BEGIN Exercise data
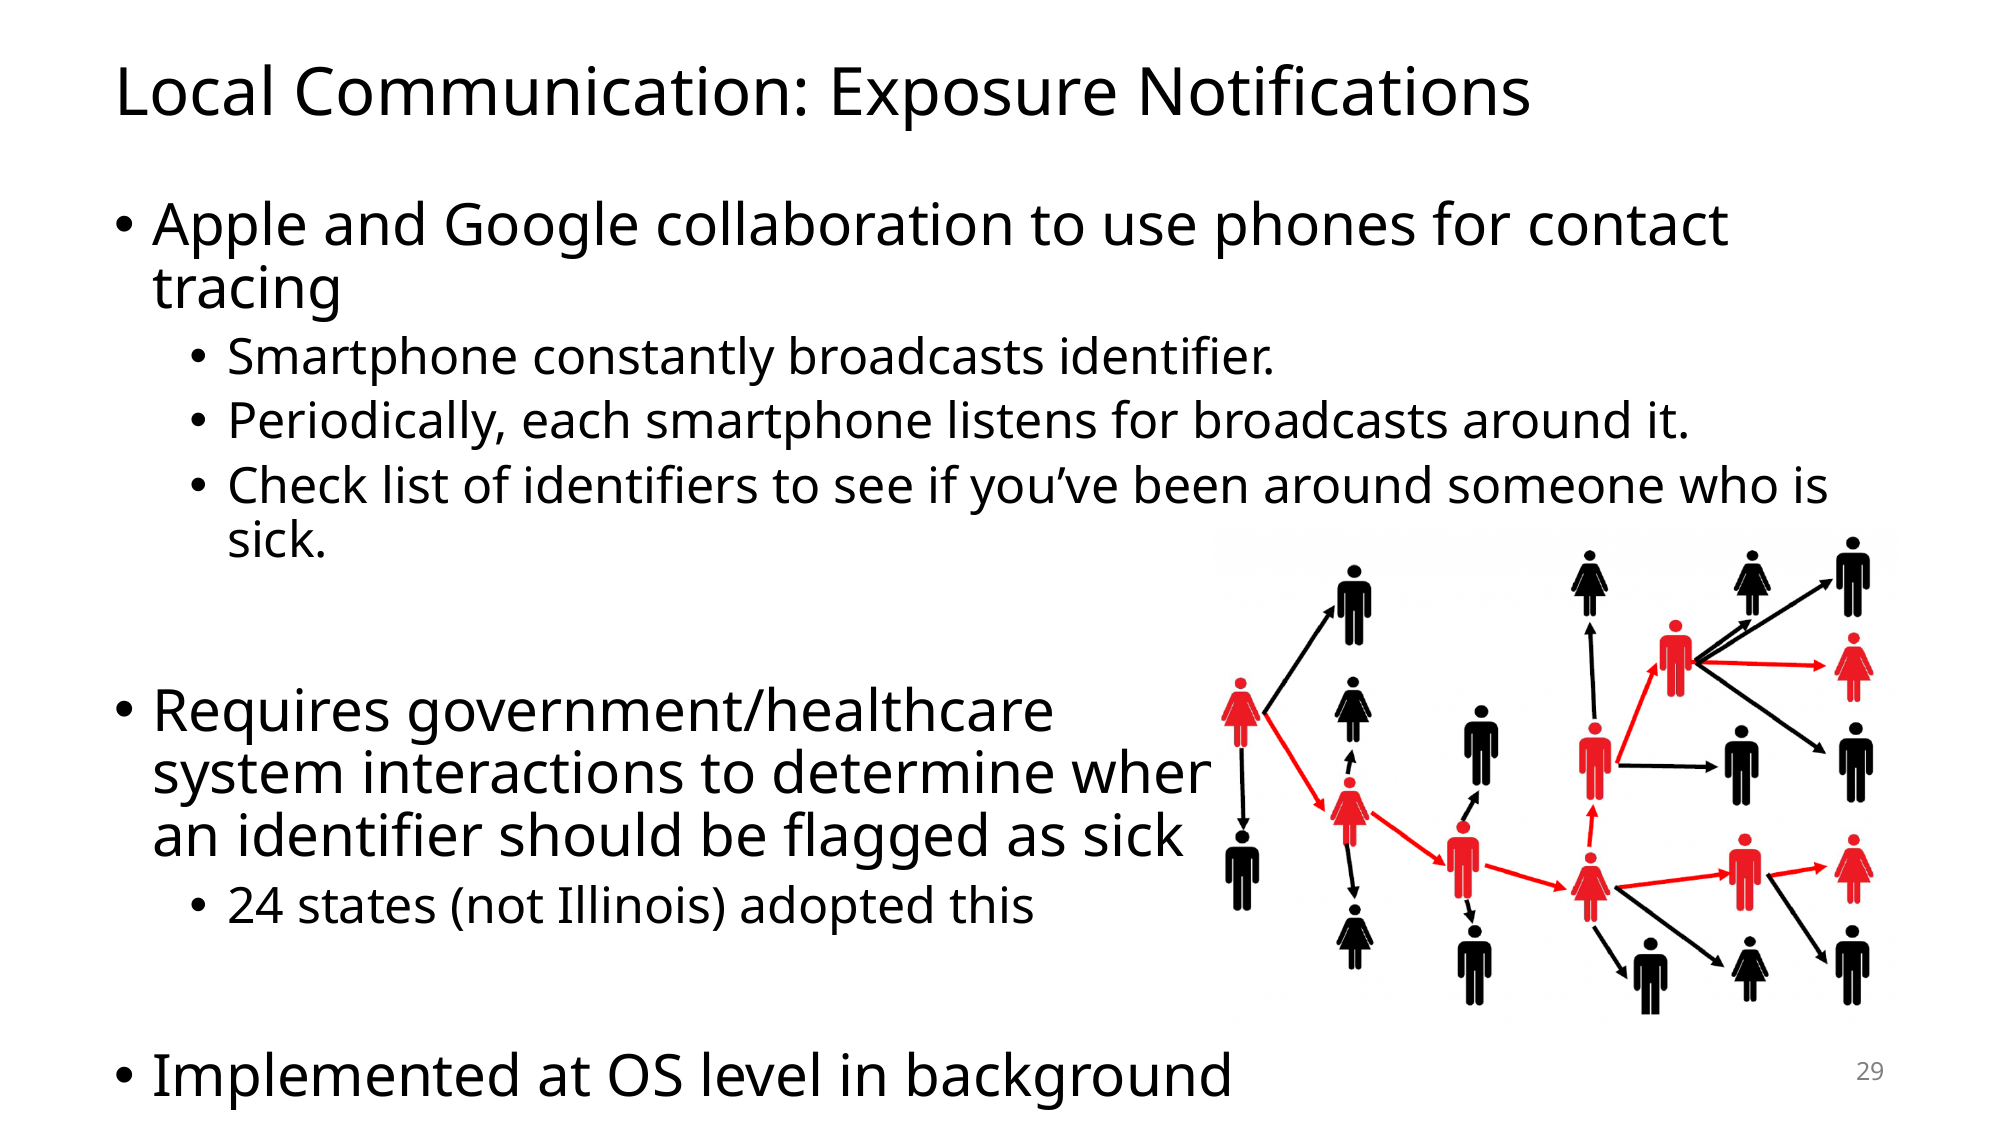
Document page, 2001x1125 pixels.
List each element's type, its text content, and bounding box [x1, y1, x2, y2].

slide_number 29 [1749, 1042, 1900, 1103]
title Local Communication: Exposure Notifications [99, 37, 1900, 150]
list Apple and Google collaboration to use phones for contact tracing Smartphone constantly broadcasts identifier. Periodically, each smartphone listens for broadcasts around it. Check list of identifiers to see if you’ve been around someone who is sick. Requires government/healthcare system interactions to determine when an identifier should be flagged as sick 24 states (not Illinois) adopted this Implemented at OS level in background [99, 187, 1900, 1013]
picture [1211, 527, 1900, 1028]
END Exercise data
* _Prompt_
Leave the images aside and return the records above exactly as written.

* _Final answer_
Document page, 2001x1125 pixels.
List each element's type, its text content, and bounding box [x1, y1, x2, y2].

slide_number 29 [1749, 1042, 1900, 1103]
title Local Communication: Exposure Notifications [99, 37, 1900, 150]
list Apple and Google collaboration to use phones for contact tracing Smartphone constantly broadcasts identifier. Periodically, each smartphone listens for broadcasts around it. Check list of identifiers to see if you’ve been around someone who is sick. Requires government/healthcare system interactions to determine when an identifier should be flagged as sick 24 states (not Illinois) adopted this Implemented at OS level in background [99, 187, 1900, 1013]
picture [1211, 527, 1900, 1028]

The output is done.